I don't know how child support works, but if it is tax free, that's massive amounts of income.
My biweekly paycheck making around $150k.afyer tax is only $2478 after maxing 401k contributions, health care, etc. You have huge cash flow due to child support, assuming it is tax free.
That doesn’t make sense. NP here. My salary of $145k with max 401k deductions including 50 plus, works out to $3100 take home every two weeks. Are you deducting too much in taxes so that you get a big refund check?
And $1200 a MONTH is not a big windfall. An extra $14400 a year isn’t substantial.
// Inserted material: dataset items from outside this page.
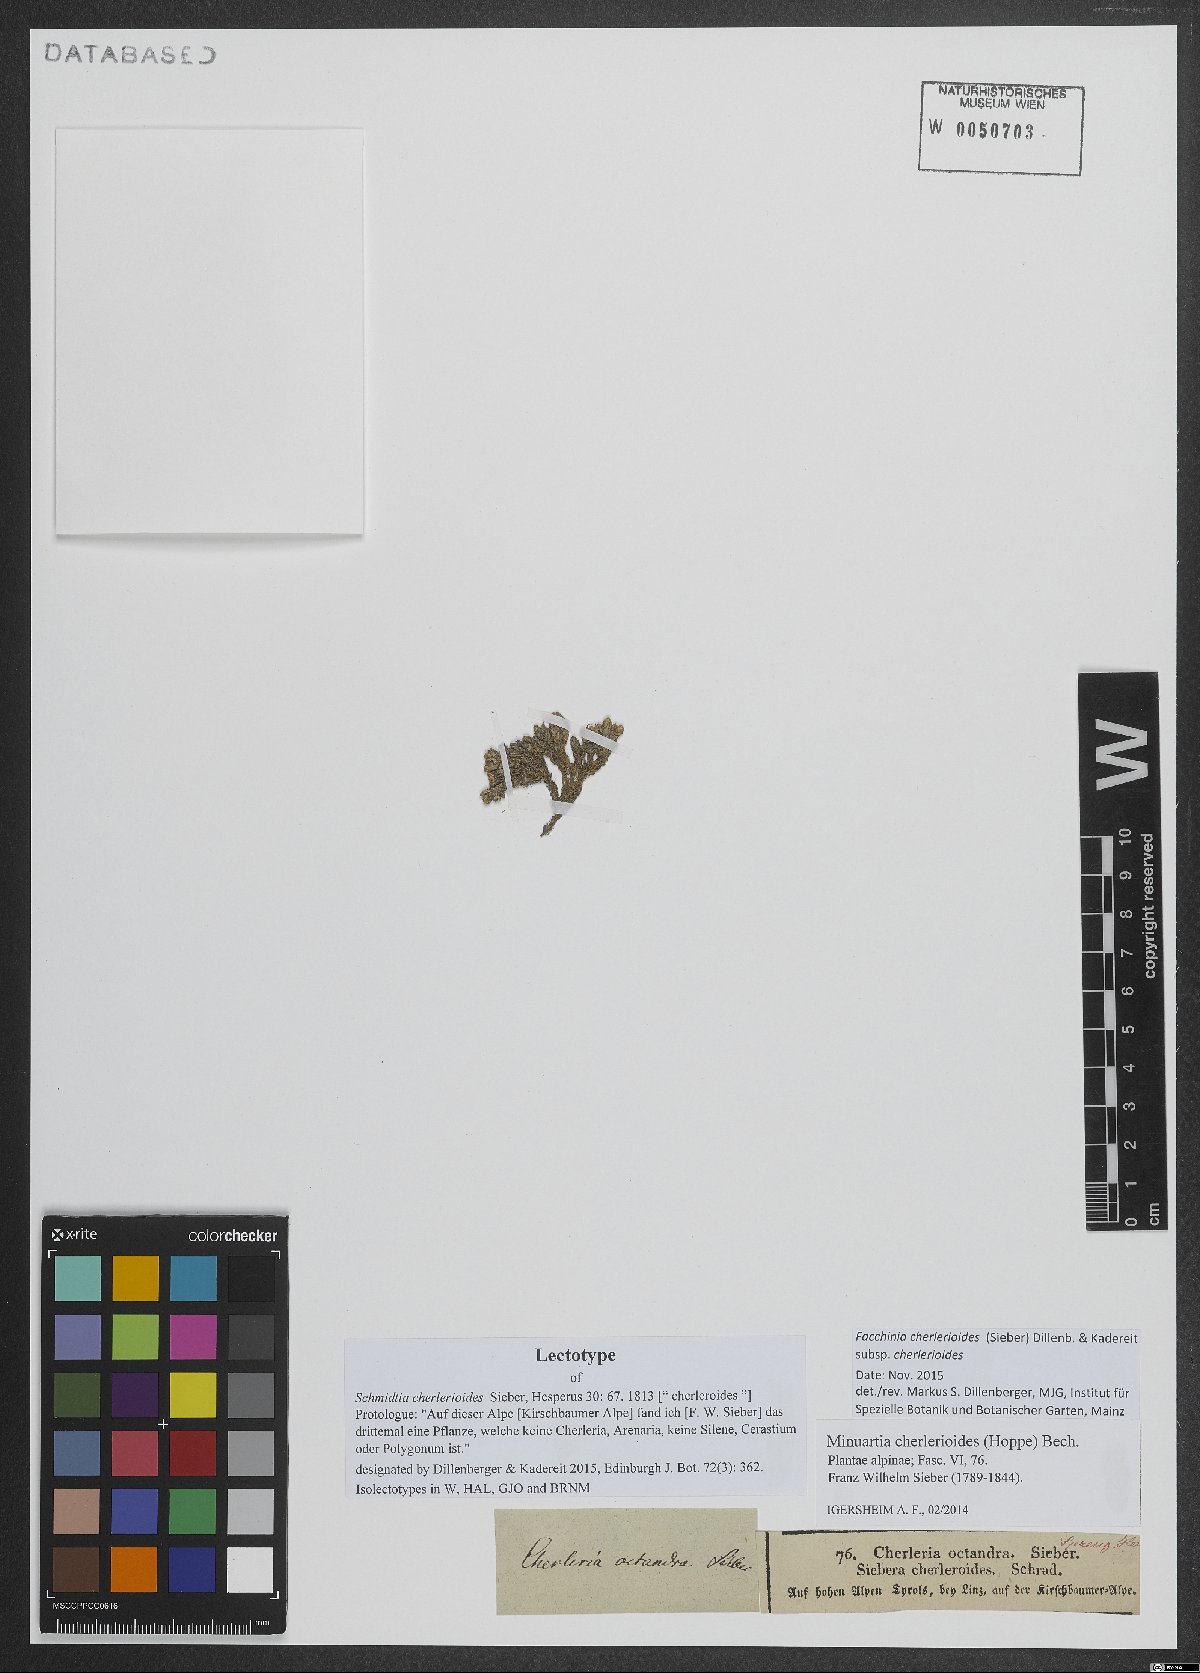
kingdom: Plantae
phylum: Tracheophyta
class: Magnoliopsida
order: Caryophyllales
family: Caryophyllaceae
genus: Facchinia
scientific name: Facchinia cherlerioides
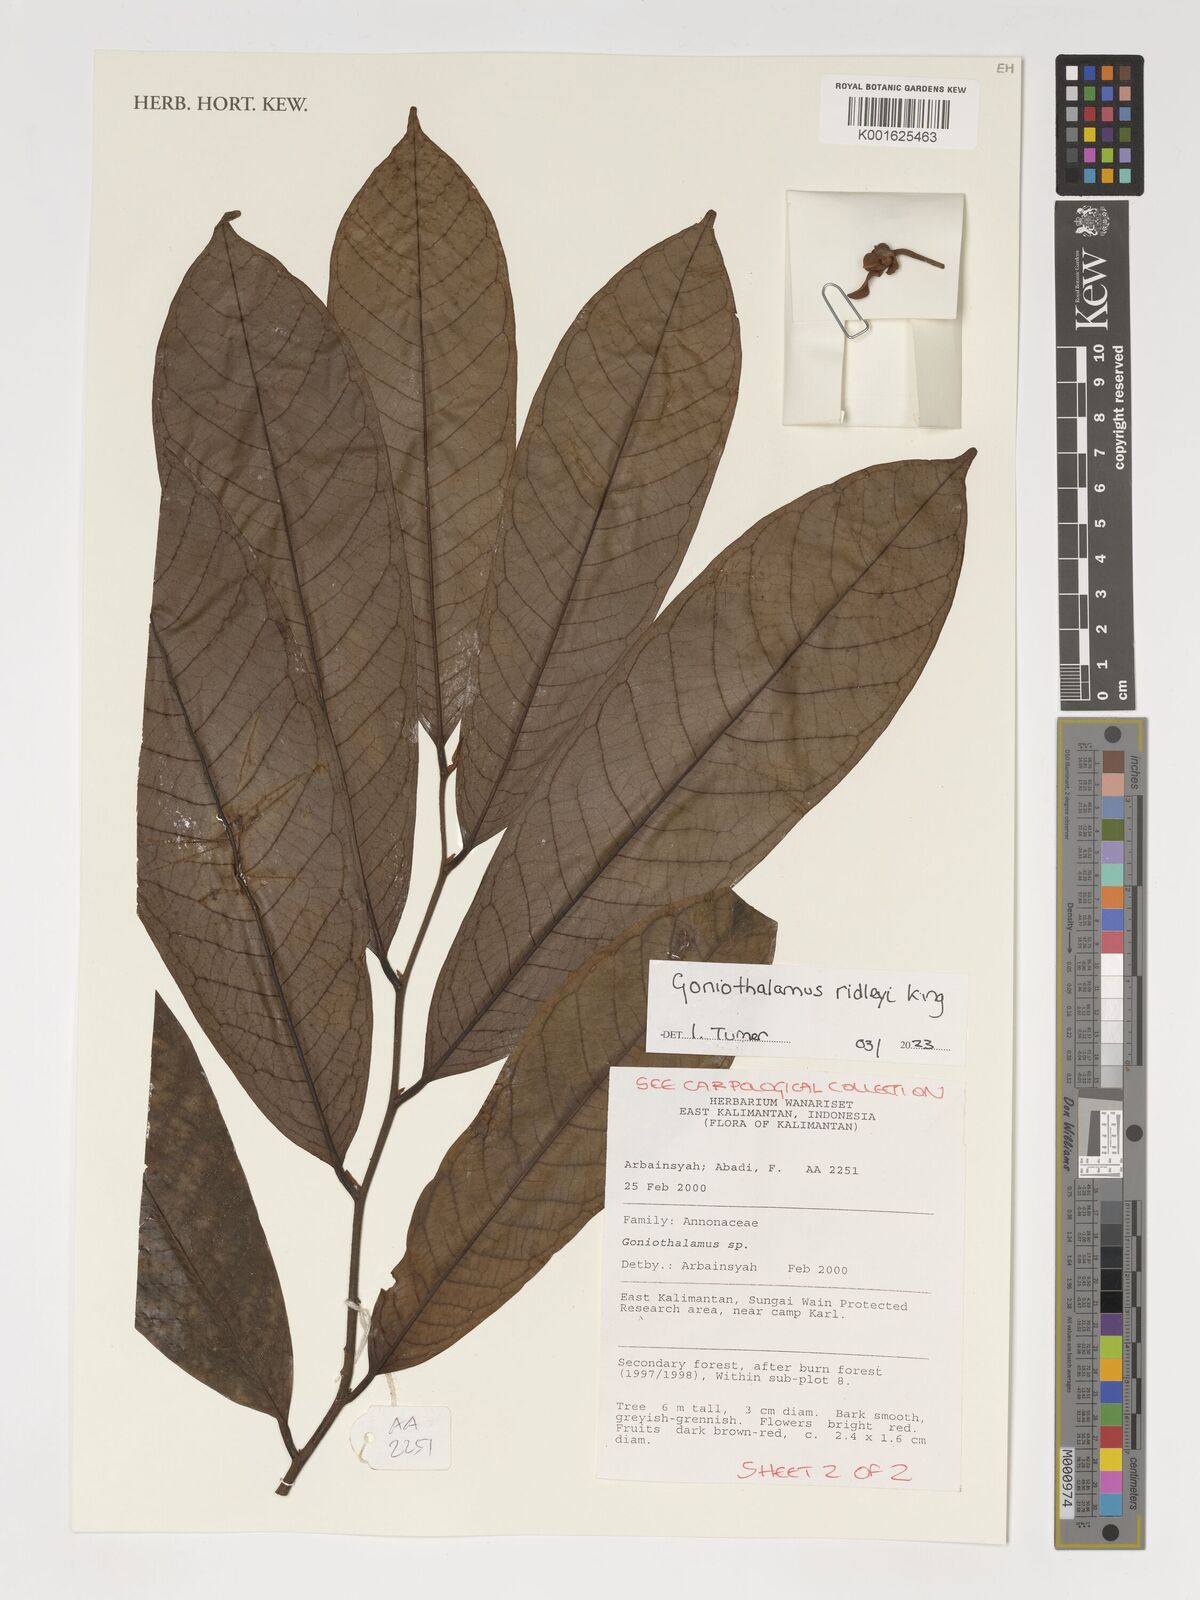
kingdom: Plantae
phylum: Tracheophyta
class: Magnoliopsida
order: Magnoliales
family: Annonaceae
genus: Goniothalamus
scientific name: Goniothalamus ridleyi
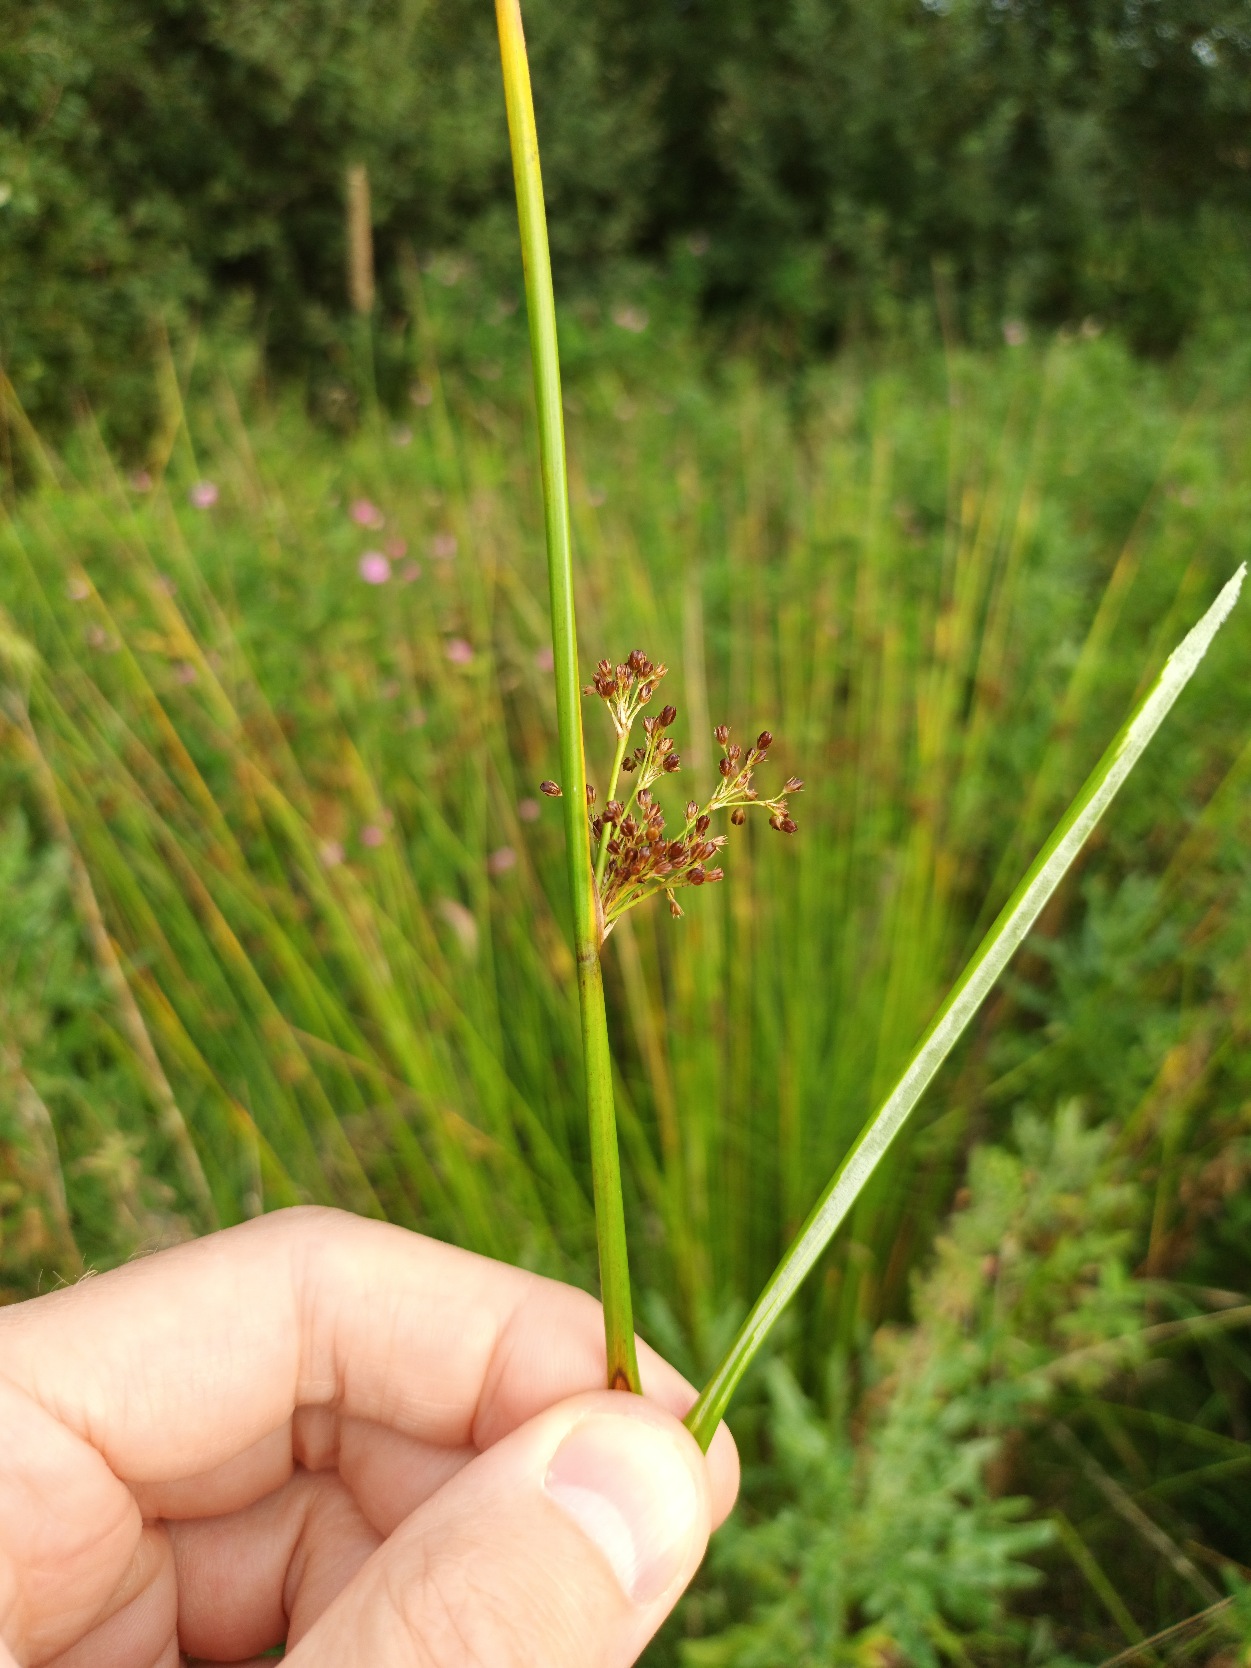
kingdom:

NP, but I'm looking at both my 2024 W2 right now and my biweekly pay stub issued today. My W2 for 2024 shows annual wages at $193,310. My latest pay stub (no major changes in salary so far this year) was a net of $3095.
So I'm making more than you, deducting 20% combined for 401K and 457 contributions (which is not maxing out; 20% = $1442 biweekly gets me to more like $40K towards 401K+457 combined vs the combined deferral limit is $47,000

, and yet still taking home less on a biweekly basis.
I did receive a tax refund last year of about $6K and will likely get a refund again although I made some adjustments to reduce that. I otherwise can't explain the differential between mine and yours, but surely other deductions need to be considered -- healthcare, state and city taxes, pension, whatever else. I'm not complaining the way OP is because I "count" my retirement contributions into my overall big picture, but there's more than just retirement deductions to consider in the biweekly take home.